§ Exercise instructions: In full and without change, transcribe the records below.

[Stored data]
****
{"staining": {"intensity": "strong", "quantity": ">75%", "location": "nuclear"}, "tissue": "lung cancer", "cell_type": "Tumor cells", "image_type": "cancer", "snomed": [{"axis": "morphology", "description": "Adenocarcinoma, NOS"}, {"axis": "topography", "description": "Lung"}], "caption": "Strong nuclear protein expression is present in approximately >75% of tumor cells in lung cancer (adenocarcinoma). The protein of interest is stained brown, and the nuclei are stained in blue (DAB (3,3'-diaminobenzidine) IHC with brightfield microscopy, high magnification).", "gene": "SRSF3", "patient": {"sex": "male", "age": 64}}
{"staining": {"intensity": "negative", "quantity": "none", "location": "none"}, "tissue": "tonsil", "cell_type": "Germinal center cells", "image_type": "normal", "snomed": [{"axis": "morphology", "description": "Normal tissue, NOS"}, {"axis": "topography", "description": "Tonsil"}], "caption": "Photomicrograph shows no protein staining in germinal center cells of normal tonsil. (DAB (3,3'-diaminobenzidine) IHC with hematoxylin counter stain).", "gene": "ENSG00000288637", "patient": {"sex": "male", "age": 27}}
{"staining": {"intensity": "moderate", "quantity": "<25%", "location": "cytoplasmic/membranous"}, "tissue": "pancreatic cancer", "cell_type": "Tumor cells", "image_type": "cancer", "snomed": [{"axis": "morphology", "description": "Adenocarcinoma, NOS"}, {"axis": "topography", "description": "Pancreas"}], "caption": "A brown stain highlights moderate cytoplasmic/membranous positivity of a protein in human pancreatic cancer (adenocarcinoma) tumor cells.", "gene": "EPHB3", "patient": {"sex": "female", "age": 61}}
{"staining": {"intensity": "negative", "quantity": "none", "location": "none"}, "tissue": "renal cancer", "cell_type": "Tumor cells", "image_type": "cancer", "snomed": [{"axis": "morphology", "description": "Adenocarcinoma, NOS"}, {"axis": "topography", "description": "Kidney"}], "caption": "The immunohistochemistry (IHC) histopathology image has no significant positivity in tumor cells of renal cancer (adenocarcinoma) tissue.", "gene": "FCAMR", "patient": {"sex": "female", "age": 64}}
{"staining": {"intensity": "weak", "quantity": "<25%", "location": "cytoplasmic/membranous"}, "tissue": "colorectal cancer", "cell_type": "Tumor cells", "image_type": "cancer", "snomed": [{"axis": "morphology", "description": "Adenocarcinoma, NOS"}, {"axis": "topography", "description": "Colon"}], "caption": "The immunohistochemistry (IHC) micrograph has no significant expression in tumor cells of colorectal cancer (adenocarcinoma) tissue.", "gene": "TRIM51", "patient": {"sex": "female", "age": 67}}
****
§ Written answer:
{"staining": {"intensity": "strong", "quantity": ">75%", "location": "nuclear"}, "tissue": "lung cancer", "cell_type": "Tumor cells", "image_type": "cancer", "snomed": [{"axis": "morphology", "description": "Adenocarcinoma, NOS"}, {"axis": "topography", "description": "Lung"}], "caption": "Strong nuclear protein expression is present in approximately >75% of tumor cells in lung cancer (adenocarcinoma). The protein of interest is stained brown, and the nuclei are stained in blue (DAB (3,3'-diaminobenzidine) IHC with brightfield microscopy, high magnification).", "gene": "SRSF3", "patient": {"sex": "male", "age": 64}}
{"staining": {"intensity": "negative", "quantity": "none", "location": "none"}, "tissue": "tonsil", "cell_type": "Germinal center cells", "image_type": "normal", "snomed": [{"axis": "morphology", "description": "Normal tissue, NOS"}, {"axis": "topography", "description": "Tonsil"}], "caption": "Photomicrograph shows no protein staining in germinal center cells of normal tonsil. (DAB (3,3'-diaminobenzidine) IHC with hematoxylin counter stain).", "gene": "ENSG00000288637", "patient": {"sex": "male", "age": 27}}
{"staining": {"intensity": "moderate", "quantity": "<25%", "location": "cytoplasmic/membranous"}, "tissue": "pancreatic cancer", "cell_type": "Tumor cells", "image_type": "cancer", "snomed": [{"axis": "morphology", "description": "Adenocarcinoma, NOS"}, {"axis": "topography", "description": "Pancreas"}], "caption": "A brown stain highlights moderate cytoplasmic/membranous positivity of a protein in human pancreatic cancer (adenocarcinoma) tumor cells.", "gene": "EPHB3", "patient": {"sex": "female", "age": 61}}
{"staining": {"intensity": "negative", "quantity": "none", "location": "none"}, "tissue": "renal cancer", "cell_type": "Tumor cells", "image_type": "cancer", "snomed": [{"axis": "morphology", "description": "Adenocarcinoma, NOS"}, {"axis": "topography", "description": "Kidney"}], "caption": "The immunohistochemistry (IHC) histopathology image has no significant positivity in tumor cells of renal cancer (adenocarcinoma) tissue.", "gene": "FCAMR", "patient": {"sex": "female", "age": 64}}
{"staining": {"intensity": "weak", "quantity": "<25%", "location": "cytoplasmic/membranous"}, "tissue": "colorectal cancer", "cell_type": "Tumor cells", "image_type": "cancer", "snomed": [{"axis": "morphology", "description": "Adenocarcinoma, NOS"}, {"axis": "topography", "description": "Colon"}], "caption": "The immunohistochemistry (IHC) micrograph has no significant expression in tumor cells of colorectal cancer (adenocarcinoma) tissue.", "gene": "TRIM51", "patient": {"sex": "female", "age": 67}}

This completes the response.